The Face Of Darkness: Meet Edgar Allen Poe
"Quoff the Raven, "Nevermore!""
It is extremely likely that you have heard this intriguing phrase uttered at some point in your life, but it is only a snapshot of the dark literary genius that wrote it. Edgar Allan Poe penned many tales and poems that catapulted him into macabre fame, among them his 1841 detective story The Murders in the Rue Morgue, and the aforementioned 1845 poem The Raven.
Born on January 19, 1809 in Boston, Massachusetts to English actors, Poe had an aptitude for the English language, training with classical education in Scotland, England and then Virginia, where his penchant for gambling saw him kicked out of the university there.

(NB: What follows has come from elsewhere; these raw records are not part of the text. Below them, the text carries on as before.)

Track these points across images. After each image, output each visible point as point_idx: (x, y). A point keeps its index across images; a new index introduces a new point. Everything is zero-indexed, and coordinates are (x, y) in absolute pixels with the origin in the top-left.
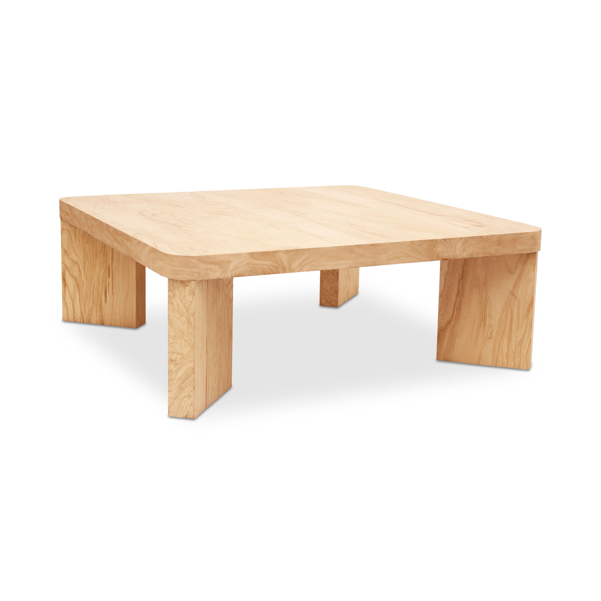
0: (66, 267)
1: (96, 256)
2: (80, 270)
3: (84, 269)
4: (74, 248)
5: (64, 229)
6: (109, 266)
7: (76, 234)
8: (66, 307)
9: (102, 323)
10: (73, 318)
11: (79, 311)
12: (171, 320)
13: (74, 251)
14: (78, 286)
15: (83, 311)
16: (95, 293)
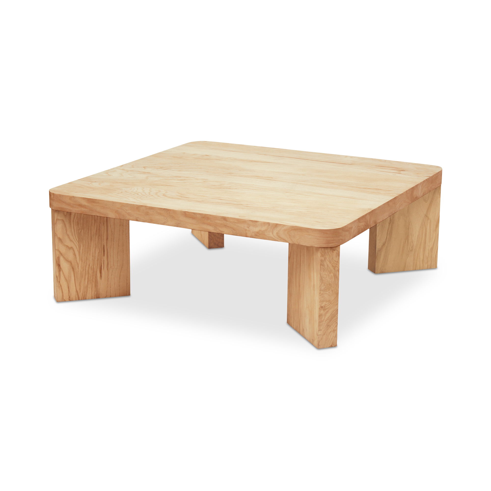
0: (61, 254)
1: (91, 239)
2: (75, 254)
3: (79, 252)
4: (68, 235)
5: (58, 219)
6: (104, 246)
7: (70, 222)
8: (61, 289)
9: (98, 297)
10: (68, 297)
11: (75, 290)
12: (322, 278)
13: (69, 237)
14: (73, 269)
15: (78, 290)
16: (90, 272)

Poe began writing and published a pamphlet of Byronic-style poems entitled Tamerlane, and Other Poems in 1827.
Poe lived a poverty-stricken life and was in and out of military training, but it was obvious that writing was his true love. In 1833 he began winning competitions for his stories - most notably MS. Found in a Bottle, before he bounced around from literary journals and publications as an editor. His versatile writing style saw him pen short stories, poetry, a novel, a textbook, a book of scientific theory, and hundreds of essays and book reviews, but he is always regarded as one of America's first great literary critics, as well as a pioneer of many fictional subjects today.
In January 1845, the publication of the poem The Raven in a copy of The New York Mirror made Poe a household name, but it was in 1841 that the first detective story ever made was published in Lady's and Gentleman's Magazine. This story, The Murders in the Rue Morgue, is said to have influenced Arthur Conan Doyle's famous detective series Sherlock Holmes.

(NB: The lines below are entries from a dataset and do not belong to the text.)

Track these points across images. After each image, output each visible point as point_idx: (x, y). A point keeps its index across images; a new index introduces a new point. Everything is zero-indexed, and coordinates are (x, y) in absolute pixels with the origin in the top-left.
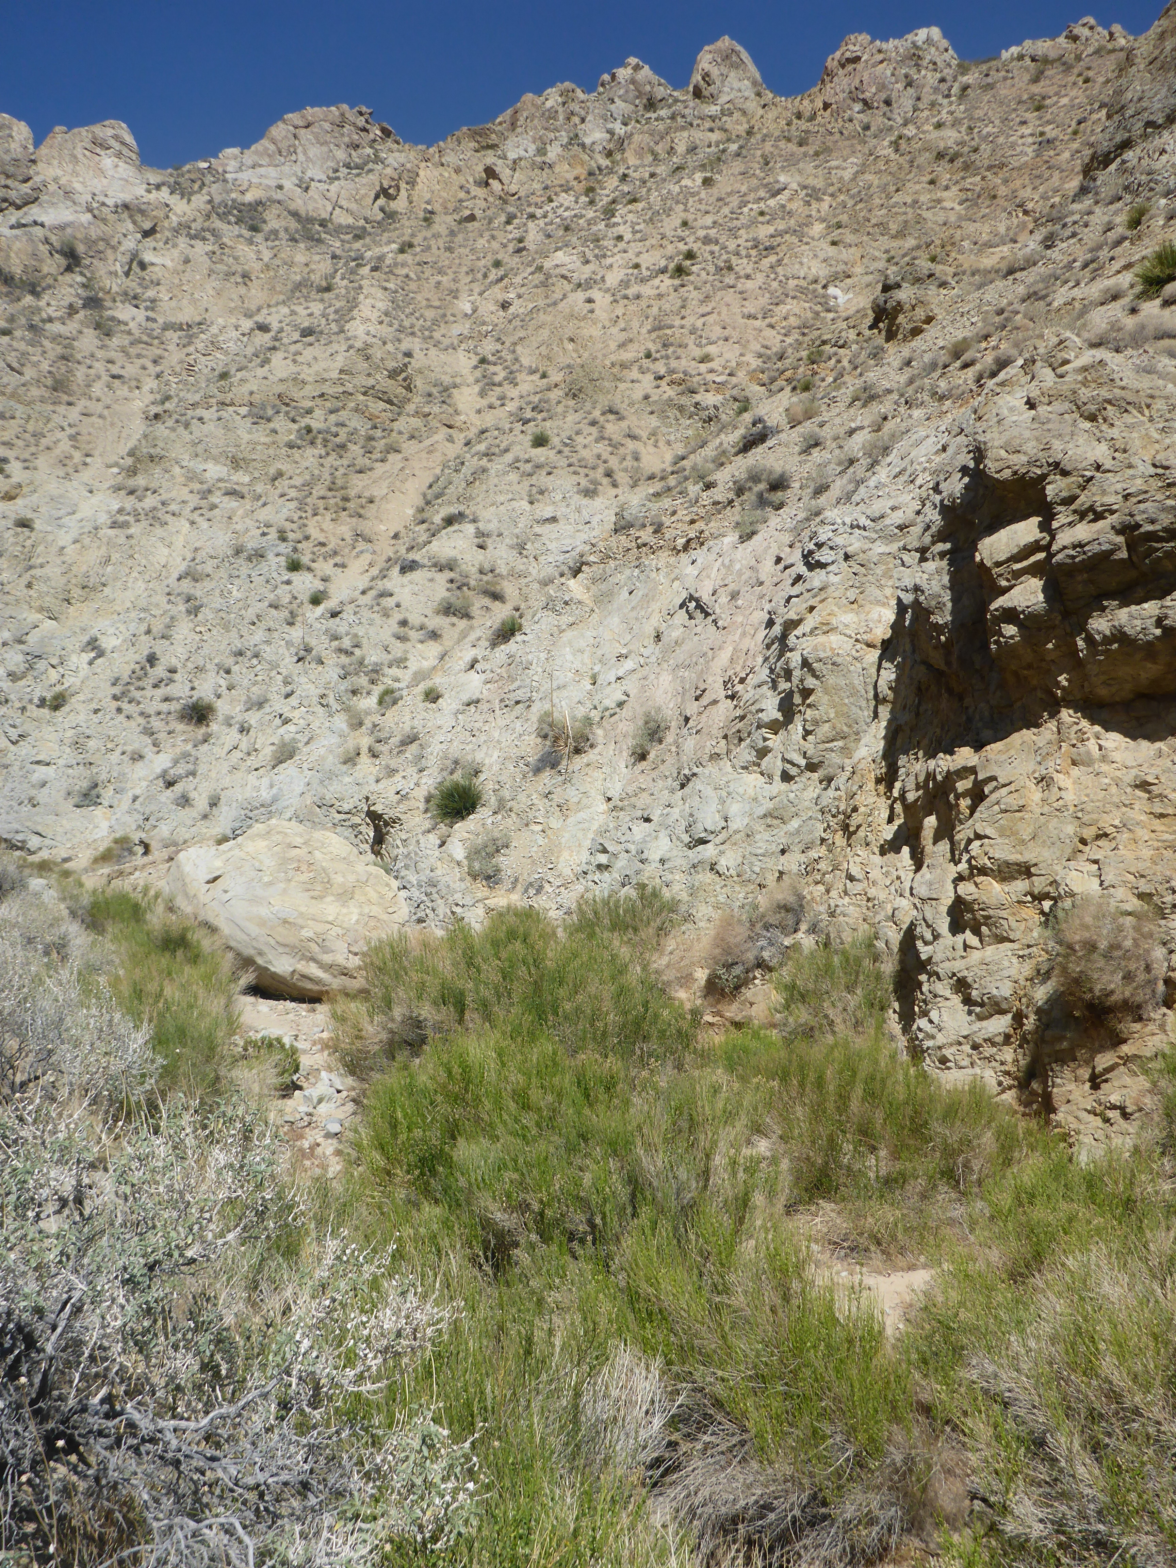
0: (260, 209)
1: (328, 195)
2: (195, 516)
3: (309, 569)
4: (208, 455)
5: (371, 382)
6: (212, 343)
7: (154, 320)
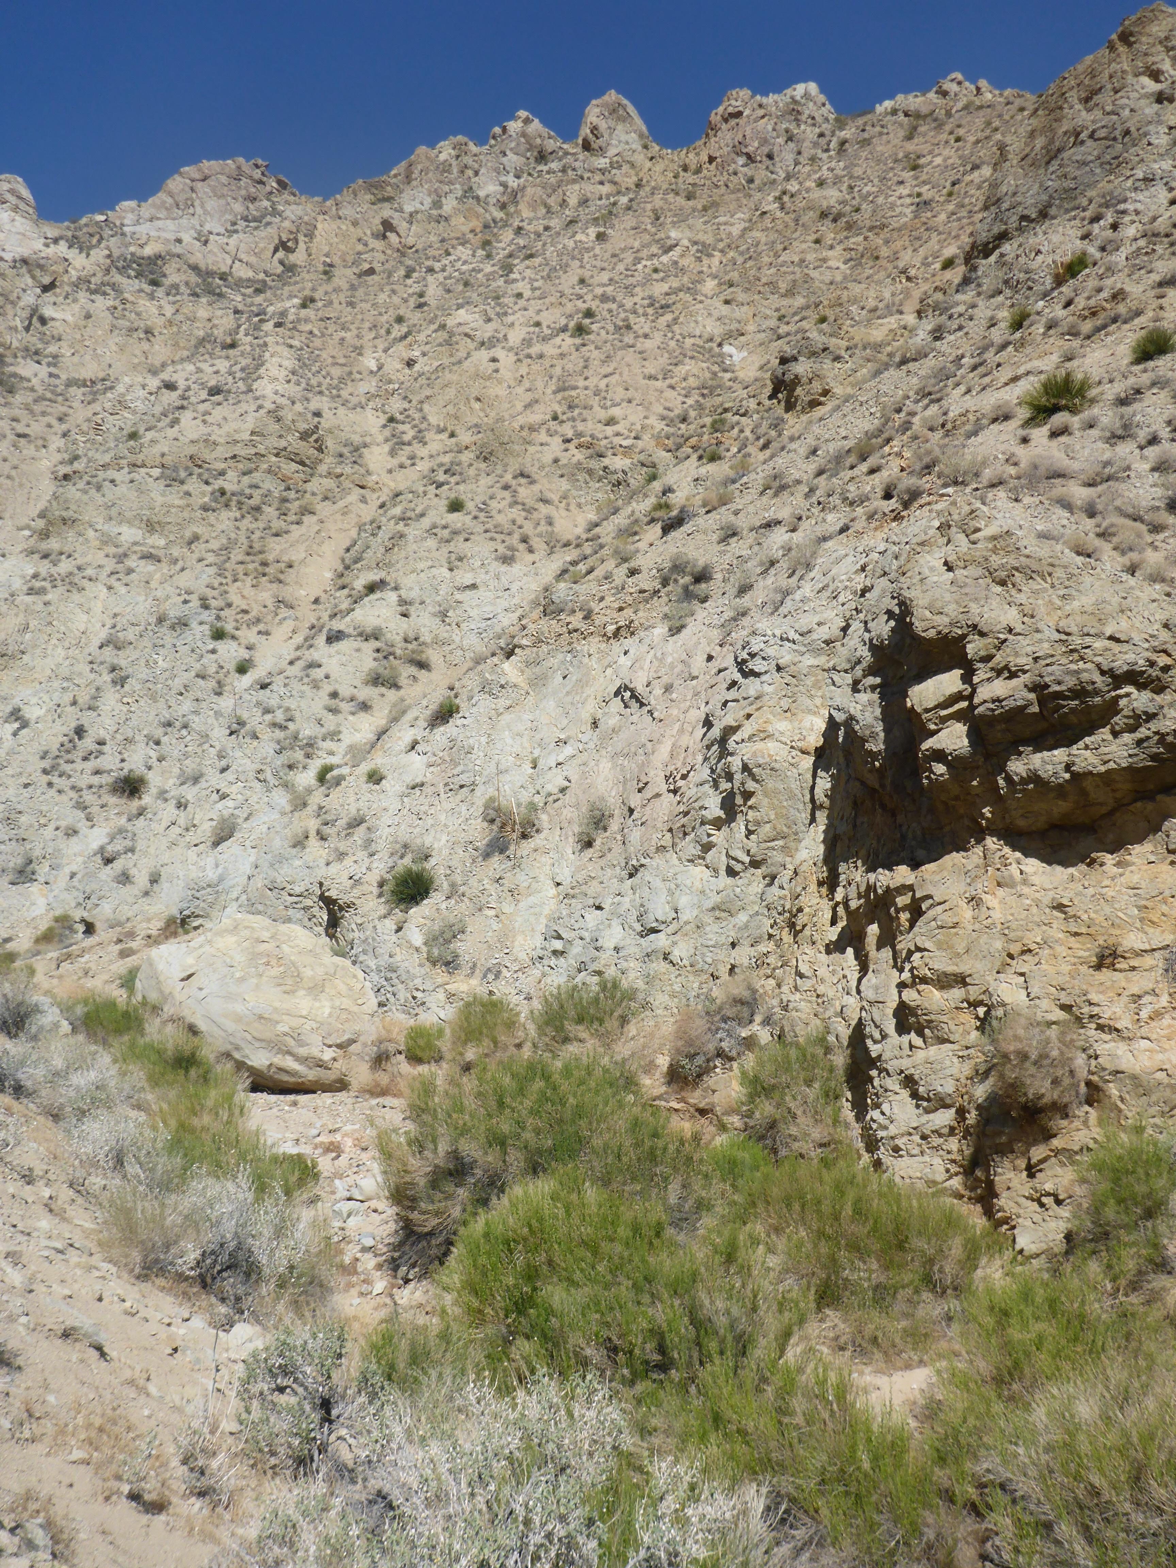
0: (159, 262)
1: (228, 248)
2: (112, 581)
3: (233, 637)
4: (122, 518)
5: (283, 443)
6: (120, 402)
7: (57, 376)
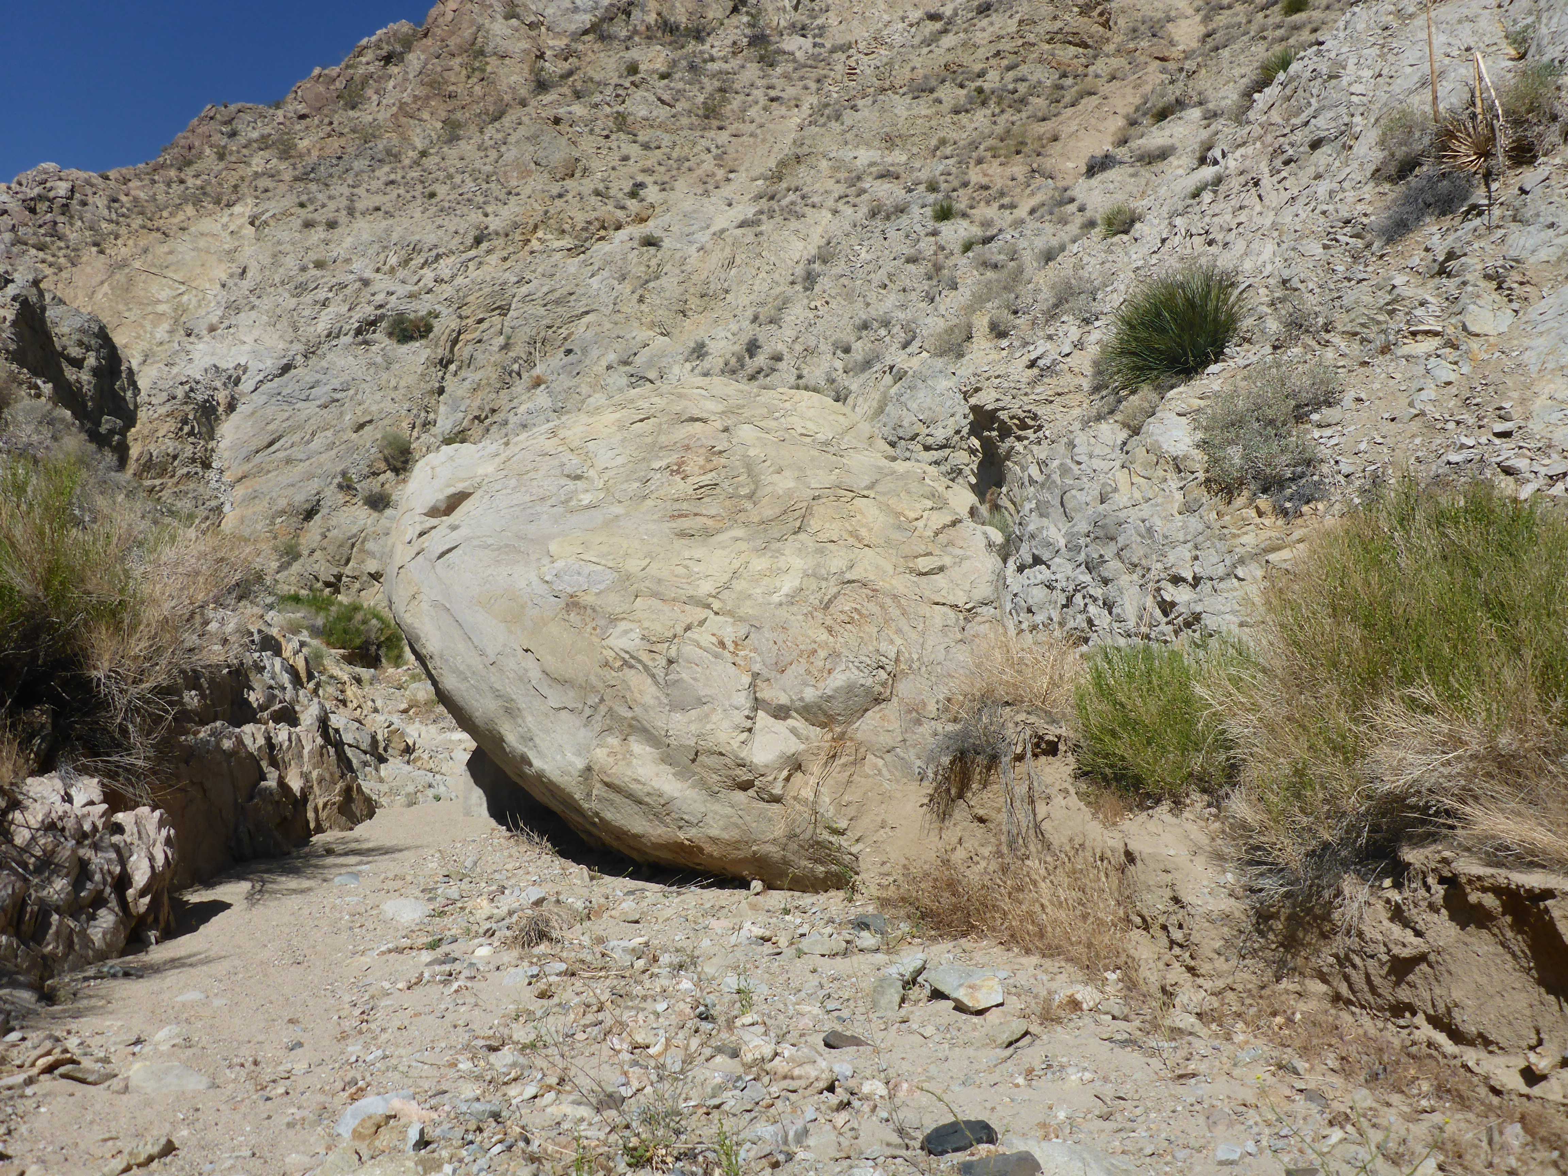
2: (841, 206)
3: (964, 215)
4: (860, 141)
5: (1059, 24)
6: (875, 39)
7: (823, 45)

But Conan Doyle wasn't the only one who Poe inspired. It is widely known that Poe's penned The Narrative of Arthur Gordon Pym was considered to be the inspiration for Herman Melville's story of the great white whale Moby Dick. His work has lead him to be considered today to be the Master of Macabre, a Pioneer of Science Fiction, and a Father of the Detective Story.

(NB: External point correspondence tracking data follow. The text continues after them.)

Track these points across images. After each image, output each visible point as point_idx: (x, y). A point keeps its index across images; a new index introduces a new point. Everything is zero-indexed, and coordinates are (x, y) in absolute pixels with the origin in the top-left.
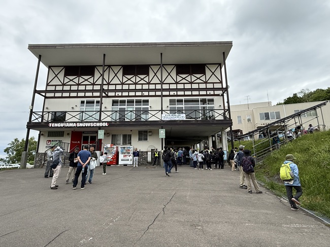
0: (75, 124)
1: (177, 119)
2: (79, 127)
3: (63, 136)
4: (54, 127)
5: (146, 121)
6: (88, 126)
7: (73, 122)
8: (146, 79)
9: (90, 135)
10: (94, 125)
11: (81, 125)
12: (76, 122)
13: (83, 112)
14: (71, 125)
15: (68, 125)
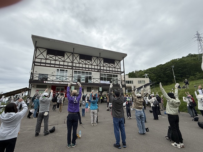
1: (107, 83)
2: (61, 84)
5: (94, 83)
7: (58, 81)
8: (91, 63)
9: (60, 88)
13: (63, 76)
14: (57, 83)
15: (55, 82)
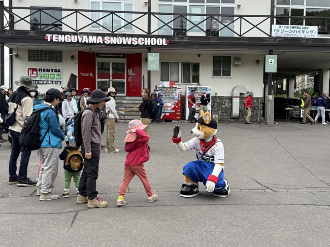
0: (100, 38)
1: (302, 35)
2: (110, 44)
3: (61, 61)
4: (57, 43)
5: (241, 38)
6: (127, 45)
7: (97, 35)
9: (111, 61)
10: (140, 42)
11: (113, 40)
12: (103, 35)
13: (112, 13)
14: (93, 39)
15: (85, 39)
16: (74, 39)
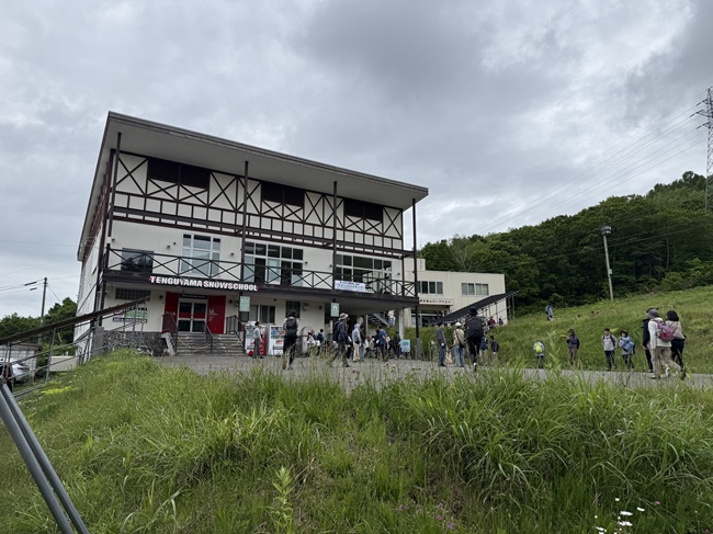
0: (200, 282)
1: (355, 290)
2: (208, 288)
4: (160, 284)
6: (223, 289)
8: (300, 214)
9: (193, 301)
10: (235, 286)
11: (212, 284)
12: (203, 280)
13: (211, 261)
14: (193, 283)
15: (186, 282)
16: (176, 282)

Edgar Allan Poe's life was plagued with misfortune, as was adamant in his works. From the death of his parents and his first wife (second-cousin whom he married at the age of 13) to his surmountable gambling debt and alcoholism, Poe's tales captured the imagination as a morbid, mysterious figure lurking like a vampire in the shadows of moonlit cemeteries. And while this vampiric Poe is a legend, he was simply a man with a literary career and a way with words.
He died on October 7, 1849 in Baltimore, Maryland.